» **WORK REQUIRED**
Every line below must be given again exactly.

++++ RAW DATA ++++

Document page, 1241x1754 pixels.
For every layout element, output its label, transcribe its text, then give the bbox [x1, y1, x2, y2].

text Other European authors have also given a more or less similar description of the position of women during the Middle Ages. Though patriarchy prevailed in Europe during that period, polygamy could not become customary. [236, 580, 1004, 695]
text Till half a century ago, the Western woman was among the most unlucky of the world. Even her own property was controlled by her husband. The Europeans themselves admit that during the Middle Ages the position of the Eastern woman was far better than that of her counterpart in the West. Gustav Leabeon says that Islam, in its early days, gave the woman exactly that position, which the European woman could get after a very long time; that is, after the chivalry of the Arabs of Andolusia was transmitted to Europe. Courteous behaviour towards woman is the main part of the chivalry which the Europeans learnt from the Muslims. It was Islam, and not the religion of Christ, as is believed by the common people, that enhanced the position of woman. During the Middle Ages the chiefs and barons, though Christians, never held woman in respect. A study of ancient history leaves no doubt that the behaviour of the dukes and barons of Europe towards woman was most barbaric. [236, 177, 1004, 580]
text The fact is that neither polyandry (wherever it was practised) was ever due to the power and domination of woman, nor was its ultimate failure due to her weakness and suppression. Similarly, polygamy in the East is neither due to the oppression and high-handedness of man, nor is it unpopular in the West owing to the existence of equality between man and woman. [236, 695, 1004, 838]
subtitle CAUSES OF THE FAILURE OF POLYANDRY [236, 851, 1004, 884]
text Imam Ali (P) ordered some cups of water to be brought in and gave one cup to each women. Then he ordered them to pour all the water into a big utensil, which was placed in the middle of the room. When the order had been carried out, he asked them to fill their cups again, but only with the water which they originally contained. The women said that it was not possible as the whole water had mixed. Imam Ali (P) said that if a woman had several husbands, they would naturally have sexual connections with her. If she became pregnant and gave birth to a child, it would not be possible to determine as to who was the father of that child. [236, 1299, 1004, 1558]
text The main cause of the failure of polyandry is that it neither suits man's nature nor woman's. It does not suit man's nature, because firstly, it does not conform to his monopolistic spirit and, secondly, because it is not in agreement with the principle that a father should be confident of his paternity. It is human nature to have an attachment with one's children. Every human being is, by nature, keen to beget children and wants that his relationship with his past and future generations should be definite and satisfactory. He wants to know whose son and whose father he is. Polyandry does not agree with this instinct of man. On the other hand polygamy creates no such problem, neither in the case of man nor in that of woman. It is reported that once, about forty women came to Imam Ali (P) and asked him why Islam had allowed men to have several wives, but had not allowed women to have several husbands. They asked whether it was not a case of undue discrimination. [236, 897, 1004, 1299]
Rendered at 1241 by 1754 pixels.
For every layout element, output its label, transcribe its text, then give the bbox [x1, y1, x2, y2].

++++

» **REPLY**
Document page, 1241x1754 pixels.
For every layout element, output its label, transcribe its text, then give the bbox [x1, y1, x2, y2].

text Other European authors have also given a more or less similar description of the position of women during the Middle Ages. Though patriarchy prevailed in Europe during that period, polygamy could not become customary. [236, 580, 1004, 695]
text Till half a century ago, the Western woman was among the most unlucky of the world. Even her own property was controlled by her husband. The Europeans themselves admit that during the Middle Ages the position of the Eastern woman was far better than that of her counterpart in the West. Gustav Leabeon says that Islam, in its early days, gave the woman exactly that position, which the European woman could get after a very long time; that is, after the chivalry of the Arabs of Andolusia was transmitted to Europe. Courteous behaviour towards woman is the main part of the chivalry which the Europeans learnt from the Muslims. It was Islam, and not the religion of Christ, as is believed by the common people, that enhanced the position of woman. During the Middle Ages the chiefs and barons, though Christians, never held woman in respect. A study of ancient history leaves no doubt that the behaviour of the dukes and barons of Europe towards woman was most barbaric. [236, 177, 1004, 580]
text The fact is that neither polyandry (wherever it was practised) was ever due to the power and domination of woman, nor was its ultimate failure due to her weakness and suppression. Similarly, polygamy in the East is neither due to the oppression and high-handedness of man, nor is it unpopular in the West owing to the existence of equality between man and woman. [236, 695, 1004, 838]
subtitle CAUSES OF THE FAILURE OF POLYANDRY [236, 851, 1004, 884]
text Imam Ali (P) ordered some cups of water to be brought in and gave one cup to each women. Then he ordered them to pour all the water into a big utensil, which was placed in the middle of the room. When the order had been carried out, he asked them to fill their cups again, but only with the water which they originally contained. The women said that it was not possible as the whole water had mixed. Imam Ali (P) said that if a woman had several husbands, they would naturally have sexual connections with her. If she became pregnant and gave birth to a child, it would not be possible to determine as to who was the father of that child. [236, 1299, 1004, 1558]
text The main cause of the failure of polyandry is that it neither suits man's nature nor woman's. It does not suit man's nature, because firstly, it does not conform to his monopolistic spirit and, secondly, because it is not in agreement with the principle that a father should be confident of his paternity. It is human nature to have an attachment with one's children. Every human being is, by nature, keen to beget children and wants that his relationship with his past and future generations should be definite and satisfactory. He wants to know whose son and whose father he is. Polyandry does not agree with this instinct of man. On the other hand polygamy creates no such problem, neither in the case of man nor in that of woman. It is reported that once, about forty women came to Imam Ali (P) and asked him why Islam had allowed men to have several wives, but had not allowed women to have several husbands. They asked whether it was not a case of undue discrimination. [236, 897, 1004, 1299]
Rendered at 1241 by 1754 pixels.
For every layout element, output its label, transcribe its text, then give the bbox [x1, y1, x2, y2].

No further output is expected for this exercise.